At one point in the performance, dancer Anna Beard climbs over a wall and down into a waterfall
in the conservatory.


“I step into it and bit by bit I work myself into the water until finally I’m completely immersed in the waterfall.”


She says it’s supposed to be a bit surreal and a bit surprising. She dances soaking wet with the
waterfall splattering down on her body.


“It’s more about existing with the setting and interacting with it instead of just placing some
movement in front of it as a backdrop.”


And unlike a performance in a theater, changes in the garden can affect what the dancers do or
don’t do. During rehearsals, a branch a dancer was supposed to lean against died and was cut off,
another plant grew to be in the way of a dancer’s arm, and some ground cover the dancers were
told they could walk on turned into a path of slippery mud.

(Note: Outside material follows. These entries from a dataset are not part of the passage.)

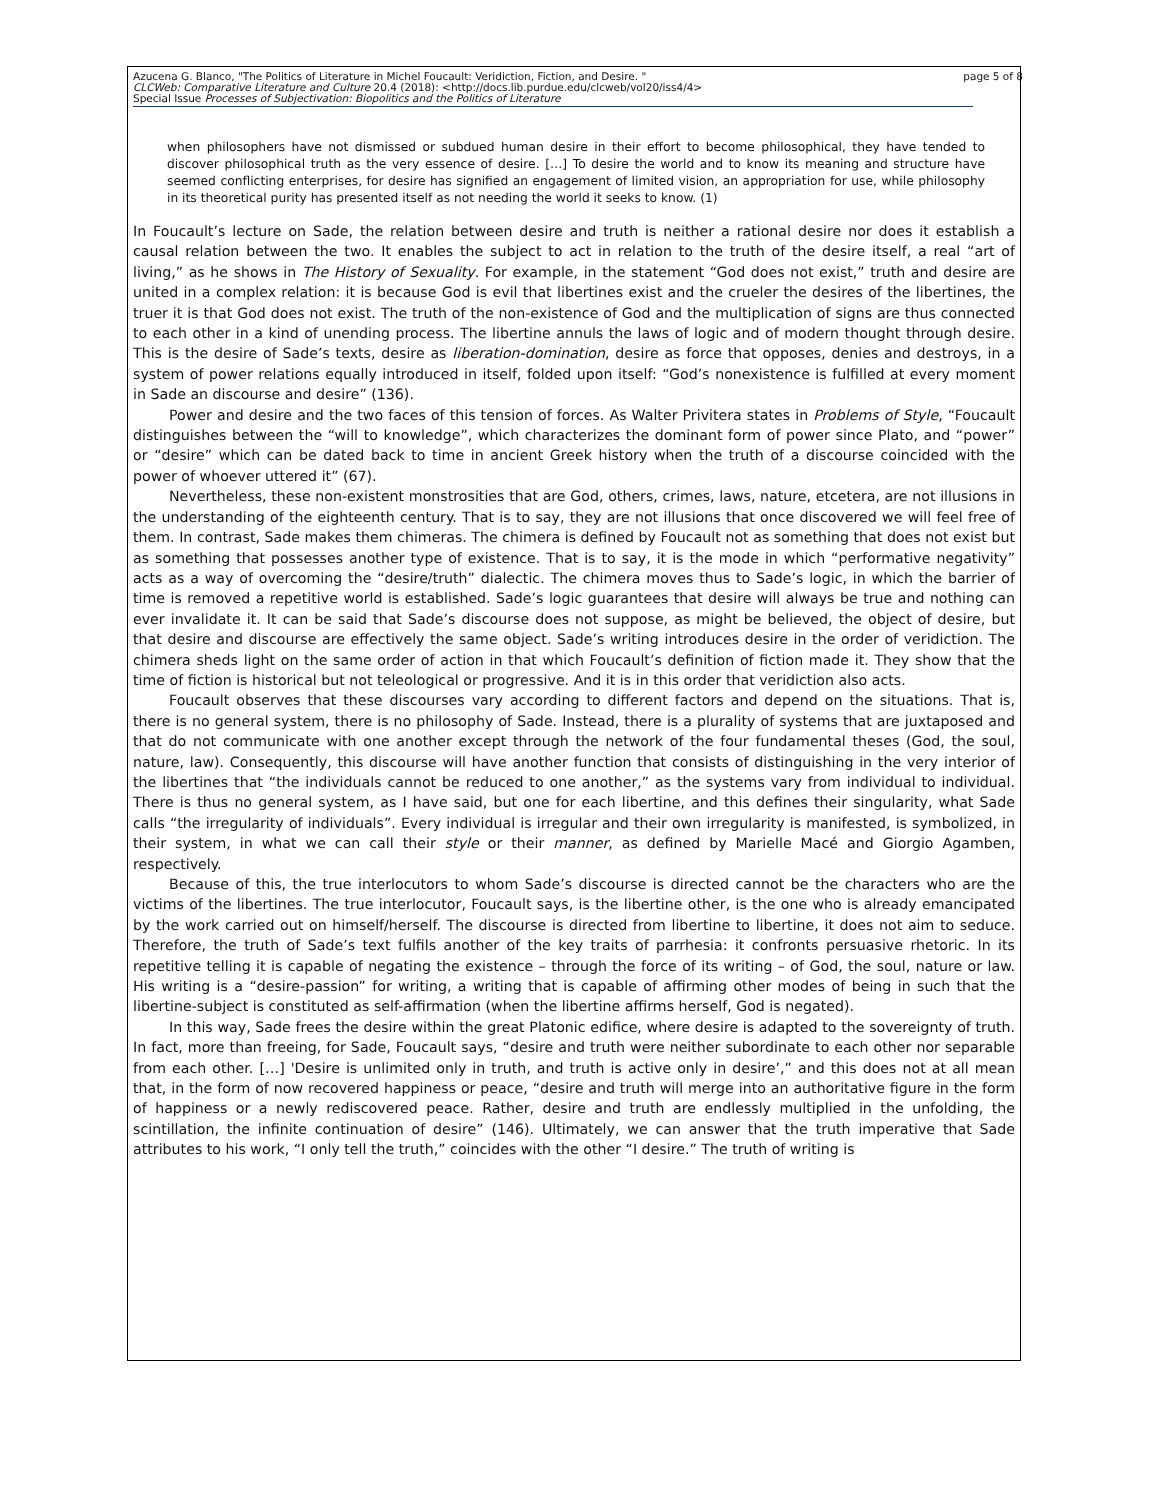Azucena G. Blanco, "The Politics of Literature in Michel Foucault: Veridiction, Fiction, and Desire. " page 5 of 8
CLCWeb: Comparative Literature and Culture 20.4 (2018): <http://docs.lib.purdue.edu/clcweb/vol20/iss4/4>
Special Issue Processes of Subjectivation: Biopolitics and the Politics of Literature
when philosophers have not dismissed or subdued human desire in their effort to become philosophical, they have tended to discover philosophical truth as the very essence of desire. […] To desire the world and to know its meaning and structure have seemed conflicting enterprises, for desire has signified an engagement of limited vision, an appropriation for use, while philosophy in its theoretical purity has presented itself as not needing the world it seeks to know. (1)
In Foucault’s lecture on Sade, the relation between desire and truth is neither a rational desire nor does it establish a causal relation between the two. It enables the subject to act in relation to the truth of the desire itself, a real “art of living,” as he shows in The History of Sexuality. For example, in the statement “God does not exist,” truth and desire are united in a complex relation: it is because God is evil that libertines exist and the crueler the desires of the libertines, the truer it is that God does not exist. The truth of the non-existence of God and the multiplication of signs are thus connected to each other in a kind of unending process. The libertine annuls the laws of logic and of modern thought through desire. This is the desire of Sade’s texts, desire as liberation-domination, desire as force that opposes, denies and destroys, in a system of power relations equally introduced in itself, folded upon itself: “God’s nonexistence is fulfilled at every moment in Sade an discourse and desire” (136).
Power and desire and the two faces of this tension of forces. As Walter Privitera states in Problems of Style, “Foucault distinguishes between the “will to knowledge”, which characterizes the dominant form of power since Plato, and “power” or “desire” which can be dated back to time in ancient Greek history when the truth of a discourse coincided with the power of whoever uttered it” (67).
Nevertheless, these non-existent monstrosities that are God, others, crimes, laws, nature, etcetera, are not illusions in the understanding of the eighteenth century. That is to say, they are not illusions that once discovered we will feel free of them. In contrast, Sade makes them chimeras. The chimera is defined by Foucault not as something that does not exist but as something that possesses another type of existence. That is to say, it is the mode in which “performative negativity” acts as a way of overcoming the “desire/truth” dialectic. The chimera moves thus to Sade’s logic, in which the barrier of time is removed a repetitive world is established. Sade’s logic guarantees that desire will always be true and nothing can ever invalidate it. It can be said that Sade’s discourse does not suppose, as might be believed, the object of desire, but that desire and discourse are effectively the same object. Sade’s writing introduces desire in the order of veridiction. The chimera sheds light on the same order of action in that which Foucault’s definition of fiction made it. They show that the time of fiction is historical but not teleological or progressive. And it is in this order that veridiction also acts.
Foucault observes that these discourses vary according to different factors and depend on the situations. That is, there is no general system, there is no philosophy of Sade. Instead, there is a plurality of systems that are juxtaposed and that do not communicate with one another except through the network of the four fundamental theses (God, the soul, nature, law). Consequently, this discourse will have another function that consists of distinguishing in the very interior of the libertines that “the individuals cannot be reduced to one another,” as the systems vary from individual to individual. There is thus no general system, as I have said, but one for each libertine, and this defines their singularity, what Sade calls “the irregularity of individuals”. Every individual is irregular and their own irregularity is manifested, is symbolized, in their system, in what we can call their style or their manner, as defined by Marielle Macé and Giorgio Agamben, respectively.
Because of this, the true interlocutors to whom Sade’s discourse is directed cannot be the characters who are the victims of the libertines. The true interlocutor, Foucault says, is the libertine other, is the one who is already emancipated by the work carried out on himself/herself. The discourse is directed from libertine to libertine, it does not aim to seduce. Therefore, the truth of Sade’s text fulfils another of the key traits of parrhesia: it confronts persuasive rhetoric. In its repetitive telling it is capable of negating the existence – through the force of its writing – of God, the soul, nature or law. His writing is a “desire-passion” for writing, a writing that is capable of affirming other modes of being in such that the libertine-subject is constituted as self-affirmation (when the libertine affirms herself, God is negated).
In this way, Sade frees the desire within the great Platonic edifice, where desire is adapted to the sovereignty of truth. In fact, more than freeing, for Sade, Foucault says, “desire and truth were neither subordinate to each other nor separable from each other. […] 'Desire is unlimited only in truth, and truth is active only in desire’,” and this does not at all mean that, in the form of now recovered happiness or peace, “desire and truth will merge into an authoritative figure in the form of happiness or a newly rediscovered peace. Rather, desire and truth are endlessly multiplied in the unfolding, the scintillation, the infinite continuation of desire” (146). Ultimately, we can answer that the truth imperative that Sade attributes to his work, “I only tell the truth,” coincides with the other “I desire.” The truth of writing is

Dancer Raphael Griffin says as she performs in the conservatory, she has to be very cautious of
the impact her movements make. The rock ledges are uneven and the plants fragile. And she
says that sense of the dancers treading lightly on the environment is something she hopes the
audience picks up on.


“Just a better awareness of nature and how the human body can interact with nature and yet not
ruin it either.”


Most of us will never get a chance to frolic in a conservatory like Raphael Griffin and the other
dancers in Dragontree Waterfall Tea , but as one dancer pointed out there’s nothing stopping us
from going out into our own backyards to enjoy and appreciate the line, movement, and form in
the natural world around us.


For the Great Lakes Radio Consortium, I’m Tamar Charney.